Nanoscale Chemical Imaging of Supported Lipid Monolayers using Tip‐Enhanced Raman Spectroscopy

Yashashwa Pandey 1, Naresh Kumar 1,, Guillaume Goubert 1,2, Renato Zenobi 1,
PMCID: PMC8456802  PMID: 34170590

Abstract

Visualizing the molecular organization of lipid membranes is essential to comprehend their biological functions. However, current analytical techniques fail to provide a non‐destructive and label‐free characterization of lipid films under ambient conditions at nanometer length scales. In this work, we demonstrate the capability of tip‐enhanced Raman spectroscopy (TERS) to probe the molecular organization of supported DPPC monolayers on Au (111), prepared using the Langmuir–Blodgett (LB) technique. High‐quality TERS spectra were obtained, that permitted a direct correlation of the topography of the lipid monolayer with its TERS image for the first time. Furthermore, hyperspectral TERS imaging revealed the presence of nanometer‐sized holes within a continuous DPPC monolayer structure. This shows that a homogeneously transferred LB monolayer is heterogeneous at the nanoscale.
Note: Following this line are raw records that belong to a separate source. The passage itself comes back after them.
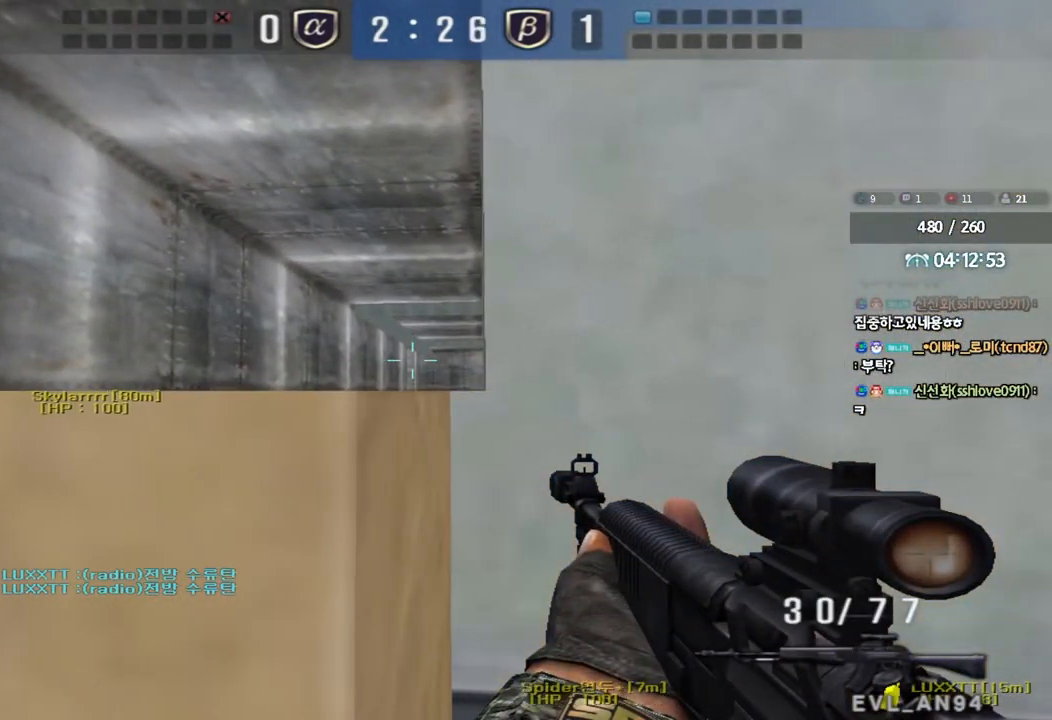
{"keys": ["ctrl"], "events": []}
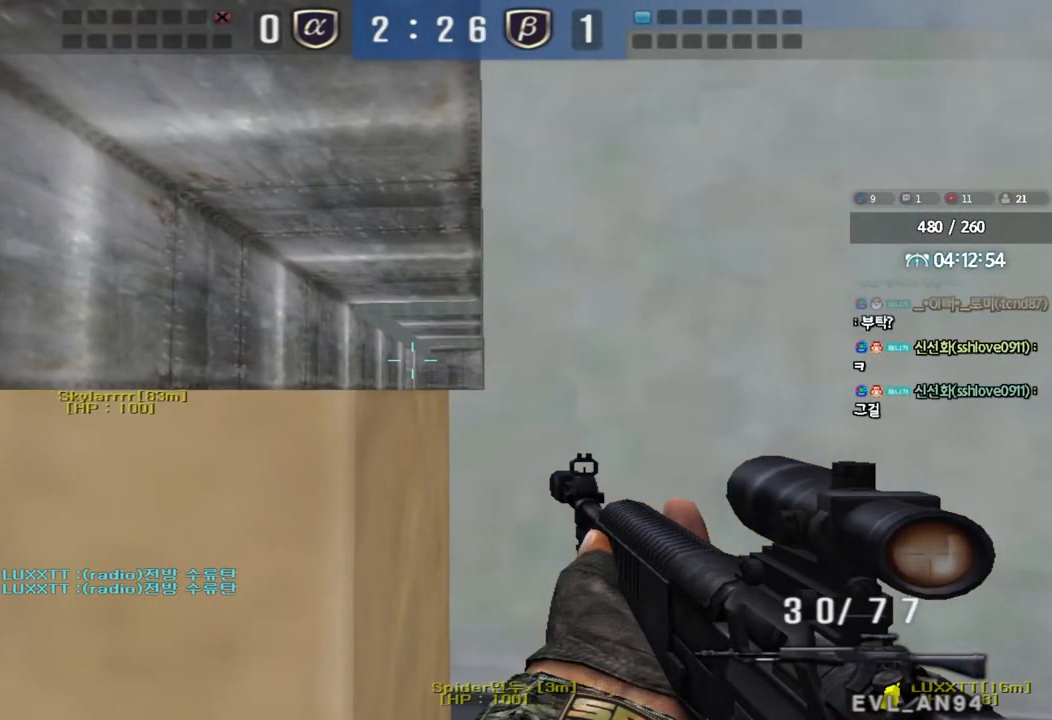
{"keys": ["ctrl"], "events": [[100, "d", "down"], [183, "d", "up"], [417, "d", "down"], [467, "d", "up"]]}
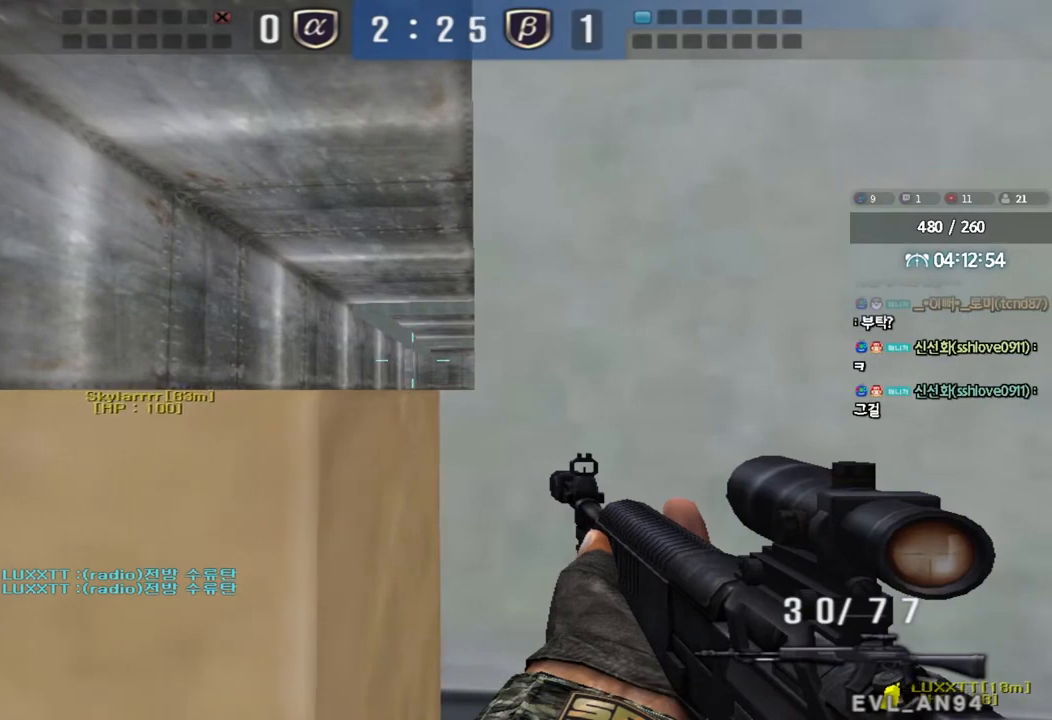
{"keys": ["ctrl"], "events": []}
Finally, the high sensitivity and spatial resolution down to 20 nm of TERS imaging enabled reproducible, hyperspectral visualization of molecular disorder in the DPPC monolayers, demonstrating that TERS is a promising nanoanalytical tool to investigate the molecular organization of lipid membranes.
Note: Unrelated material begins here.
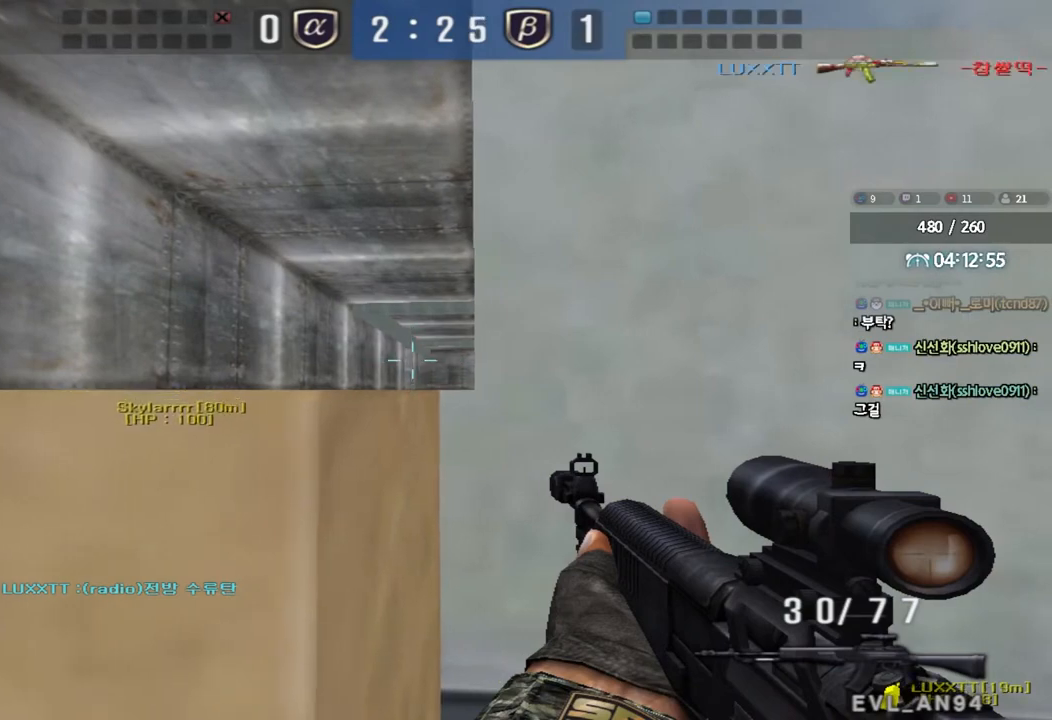
{"keys": ["ctrl"], "events": []}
Keywords: DPPC, Langmuir–Blodgett films, monolayer, nanoscale chemical imaging, phospholipids, tip-enhanced Raman spectroscopy

Label‐free and non‐destructive chemical and structural imaging of supported DPPC monolayers on Au (111) is demonstrated with a spatial resolution of ≈20 nm using tip‐enhanced Raman spectroscopy (TERS) for the first time. Ultra‐high sensitivity and spatial resolution of TERS allows reproducible hyperspectral visualization of molecular disorder within DPPC monolayers.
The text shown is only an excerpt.